Needed from the data below: every line from the one with "tra le arti – di Antonio Castronuovo, al" up to and including the one with "stampano oggi in Italia e rivendica alla", repeated exactly and with nothing else.

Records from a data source
**********
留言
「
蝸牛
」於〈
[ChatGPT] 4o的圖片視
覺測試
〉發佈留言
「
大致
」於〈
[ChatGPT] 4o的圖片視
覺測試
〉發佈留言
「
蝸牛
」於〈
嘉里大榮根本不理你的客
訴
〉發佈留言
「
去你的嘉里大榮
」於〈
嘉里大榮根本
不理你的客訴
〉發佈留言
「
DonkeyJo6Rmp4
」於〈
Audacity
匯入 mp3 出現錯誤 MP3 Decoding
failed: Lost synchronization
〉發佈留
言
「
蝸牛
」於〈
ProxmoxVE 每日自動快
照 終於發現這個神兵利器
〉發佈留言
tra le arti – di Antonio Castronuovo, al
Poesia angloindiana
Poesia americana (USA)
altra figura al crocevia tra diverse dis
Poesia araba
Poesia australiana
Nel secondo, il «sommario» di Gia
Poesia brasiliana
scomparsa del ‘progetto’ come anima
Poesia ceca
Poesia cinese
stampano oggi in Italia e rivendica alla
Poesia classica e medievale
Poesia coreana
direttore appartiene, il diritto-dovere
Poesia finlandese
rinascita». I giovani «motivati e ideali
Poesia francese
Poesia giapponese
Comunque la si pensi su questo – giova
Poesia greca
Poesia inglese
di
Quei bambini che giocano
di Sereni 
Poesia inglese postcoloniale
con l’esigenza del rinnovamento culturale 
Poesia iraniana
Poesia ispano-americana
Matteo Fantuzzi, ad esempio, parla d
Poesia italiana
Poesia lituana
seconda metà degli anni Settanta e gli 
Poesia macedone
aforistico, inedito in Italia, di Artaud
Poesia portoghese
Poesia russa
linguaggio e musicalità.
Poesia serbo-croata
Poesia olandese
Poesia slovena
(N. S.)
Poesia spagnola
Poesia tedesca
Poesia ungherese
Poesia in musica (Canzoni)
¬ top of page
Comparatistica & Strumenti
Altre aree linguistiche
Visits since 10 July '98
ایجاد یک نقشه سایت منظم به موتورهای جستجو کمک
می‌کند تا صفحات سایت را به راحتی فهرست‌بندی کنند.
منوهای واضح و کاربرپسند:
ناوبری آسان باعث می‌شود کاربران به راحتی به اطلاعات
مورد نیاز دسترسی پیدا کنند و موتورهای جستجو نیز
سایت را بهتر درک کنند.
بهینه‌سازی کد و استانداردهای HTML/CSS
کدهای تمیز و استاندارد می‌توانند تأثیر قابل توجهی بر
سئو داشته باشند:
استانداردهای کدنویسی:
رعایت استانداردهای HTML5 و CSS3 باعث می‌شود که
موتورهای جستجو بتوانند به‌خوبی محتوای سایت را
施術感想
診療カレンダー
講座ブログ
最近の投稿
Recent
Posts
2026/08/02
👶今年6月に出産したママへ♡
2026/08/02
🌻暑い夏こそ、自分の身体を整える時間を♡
**********
### Task answer:
tra le arti – di Antonio Castronuovo, al
Poesia angloindiana
Poesia americana (USA)
altra figura al crocevia tra diverse dis
Poesia araba
Poesia australiana
Nel secondo, il «sommario» di Gia
Poesia brasiliana
scomparsa del ‘progetto’ come anima
Poesia ceca
Poesia cinese
stampano oggi in Italia e rivendica alla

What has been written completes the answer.